Sunday, August 06, 2006

Wilderness 101

I can ecstatically say I completed my first 100mile mountain bike race... on a singlespeed. The inaugral marathon race for me was Pennsylvania's Wilderness 101. I wound up finishing in 10hours 37minutes. 19th singlespeeder (out of 20 to 30) and 81st overall (out of 300+). It was hard, grueling and the humidity sucked. I was battling a stomach ache from the start that would come and go. It plagued me for the first 20miles and then came back around mile 45. I've attached the profile of the course. Its comprised of probably 75% gravel fire roads & jeep trails and the remaining 25% was some of Pennsylvania's finest gnarly singletrack.

Tim, Dave, Ray and I headed out Friday afternoon from NJ. Arrived around 5 to set up camp and pick up our registration info. The promoters were out at 5:30am Saturday morning with their Gong waking all us campers up. The race started promptly at 7 with a casual start, pace dictated by the motorcycles. That first climb at mile 2 was on semi-paved roads. Tim was up front. Dave and I were 20ft behind Tim and Ray was somewhere behind us. Dave fell behind me and as the climb wore on I noticed myself falling slowly off the back of the lead group. I wasn't concerned for my plan of attack was to ride within my own ability and to not let the group dictate how hard I'd go out. After all, this was mile 3 or 4 of a 101mile race. I got into a rhythm with a few other people (one guy was one of Carl's neighbor's in New Paltz NY) and we stuck together on the 1st descent. That was awesome. I flew down that gravel road descent at around 40/45mph. The flat section afterwards I fell behind very quickly for I couldn't keep pace enough to draft the geared riders that flew past me. I was on my own pedaling like mad to keep a 20mph pace on the flats. This is where my 32x18 gear ratio was making me very frustrated. Somewhere along there Dave flew past me on his custom 29inch wheeled Seven Duo with a Cannondale Lefty (yeah, he had 26 more gears than I had). Before the race had taped this airhorn his stem. I knew he was coming up behind me for all I heard was that damn air horn. Again, he was going to fast I couldn't get onto his wheel and, alas, I was left alone to spin it out.

**DATA SUPPLIED**
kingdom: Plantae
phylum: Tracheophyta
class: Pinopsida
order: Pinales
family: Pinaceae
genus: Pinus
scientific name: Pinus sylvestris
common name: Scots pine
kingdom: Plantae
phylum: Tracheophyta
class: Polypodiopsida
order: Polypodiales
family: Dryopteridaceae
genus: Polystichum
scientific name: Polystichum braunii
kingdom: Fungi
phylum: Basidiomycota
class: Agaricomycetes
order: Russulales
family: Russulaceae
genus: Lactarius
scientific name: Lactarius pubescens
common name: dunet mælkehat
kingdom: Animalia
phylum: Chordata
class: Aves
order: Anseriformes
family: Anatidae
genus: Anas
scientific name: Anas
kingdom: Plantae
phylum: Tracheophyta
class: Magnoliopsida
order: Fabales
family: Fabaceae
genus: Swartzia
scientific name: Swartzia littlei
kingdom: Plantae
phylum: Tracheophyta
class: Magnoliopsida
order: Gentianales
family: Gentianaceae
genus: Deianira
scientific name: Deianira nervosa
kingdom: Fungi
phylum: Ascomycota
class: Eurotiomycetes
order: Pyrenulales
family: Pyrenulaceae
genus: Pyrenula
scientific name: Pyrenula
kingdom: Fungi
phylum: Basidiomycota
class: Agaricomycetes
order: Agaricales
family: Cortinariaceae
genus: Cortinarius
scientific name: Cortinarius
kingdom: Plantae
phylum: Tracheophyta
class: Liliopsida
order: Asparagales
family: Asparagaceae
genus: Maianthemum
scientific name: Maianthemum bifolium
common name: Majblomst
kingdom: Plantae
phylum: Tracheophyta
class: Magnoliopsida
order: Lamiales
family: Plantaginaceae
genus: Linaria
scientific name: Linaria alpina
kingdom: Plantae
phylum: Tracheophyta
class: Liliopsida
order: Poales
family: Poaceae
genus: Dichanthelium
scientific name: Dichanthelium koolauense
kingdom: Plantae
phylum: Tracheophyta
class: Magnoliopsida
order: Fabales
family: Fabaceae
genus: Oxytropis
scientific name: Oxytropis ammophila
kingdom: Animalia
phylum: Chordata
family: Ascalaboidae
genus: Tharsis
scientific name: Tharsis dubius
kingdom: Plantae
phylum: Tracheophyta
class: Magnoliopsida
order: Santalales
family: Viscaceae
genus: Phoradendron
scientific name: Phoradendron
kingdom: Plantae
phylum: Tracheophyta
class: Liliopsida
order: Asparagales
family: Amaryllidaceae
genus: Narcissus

**WORK INSTRUCTIONS**
In the Wilderness 101 race report, what finishing time does the writer give for the race? The rows are separate material, unrelated to the Wilderness 101 race report.

**WRITTEN ANSWER**
10 hours 37 minutes.